Dr. Nigro suggested the Ross procedure, which is where they take the aortic valve and replace it with the pulmonary valve. Then the pulmonary side is replaced with a cadaver valve. What would this mean for Lily? It would be life altering! She would no longer have the mechanical valve, which is the reason she is on the blood thinners. She would be able to play like a normal child. She would be able to have children without the complication of blood thinners, because there are many. If the cadaver valve was to fail, at that point, we would be able to use what is called a Melody or Sapien valve, which would not require blood thinners. They would be able to place the via cath.

As much as we don't want to do another surgery, this hole has happened twice already. The area has deteriorated from the multiple surgeries, the patches we have put on it, have not worked because the area is to thin. This surgery would reinforce the wall between the right and left ventricles. It is a pretty drastic surgery but the best option in the long run. This decision wasn't made lightly but it was made wisely. 
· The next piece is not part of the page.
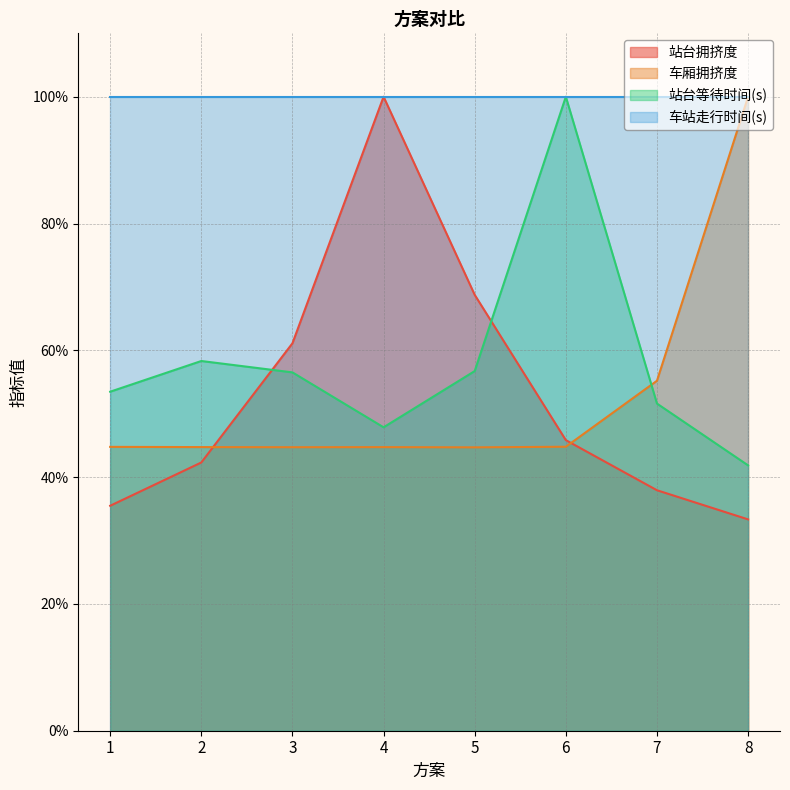

What are all the series names shown in the legend?

站台拥挤度, 车厢拥挤度, 站台等待时间(s), 车站走行时间(s)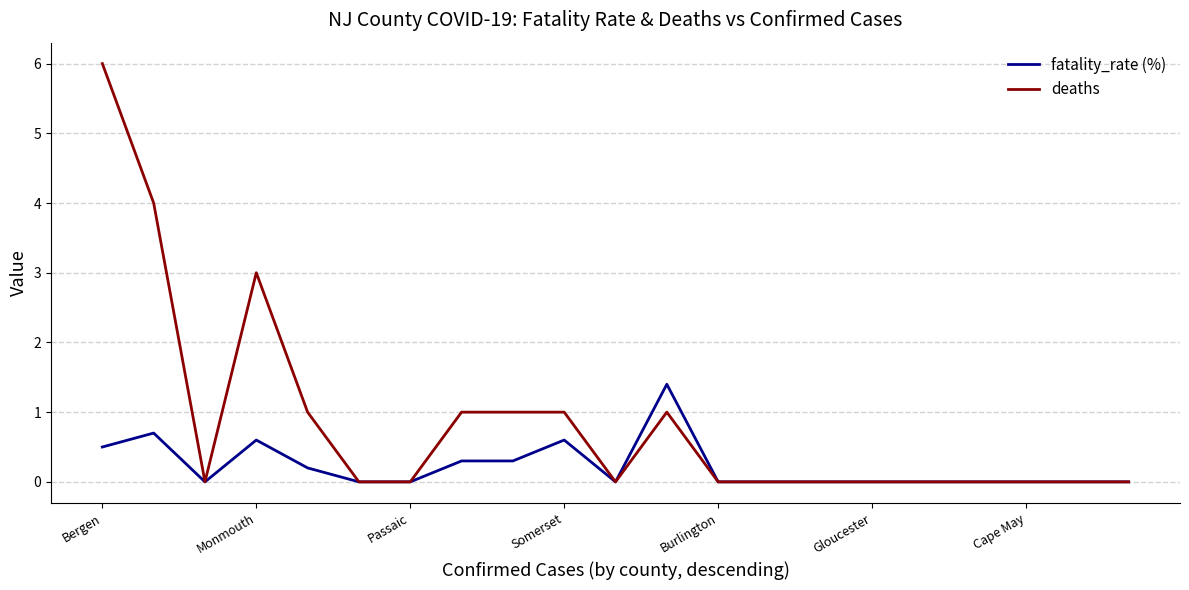

Which series has the largest total across all categories?

deaths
Now, here comes the big part. Could this be done here in AZ at Phoenix Children's Hospital, by Dr. V? Yes it could be. Our preference would be Rady San Diego, Dr. N, because he has done 4 previous surgeries with Dr. C. He was the one who suggested this. I feel that he is the one who understands her heart best. If a surgeon here in AZ couldn't come up with this, why should I trust that he knows her heart best, when he himself has said many times over how "complicated" her heart is. So Dr. R has said he will send to Rady for clinic visit, and for a cath, and when insurance pushes back, which it will, because they will want the surgery done here in state, he will have Dr. V write a letter for the insurance as to why it needs to be Rady.

So now we wait. We wait for the call from Rady. We wait for our lives to change. We wait for Lily's life to change. We wait for our new tomorrow.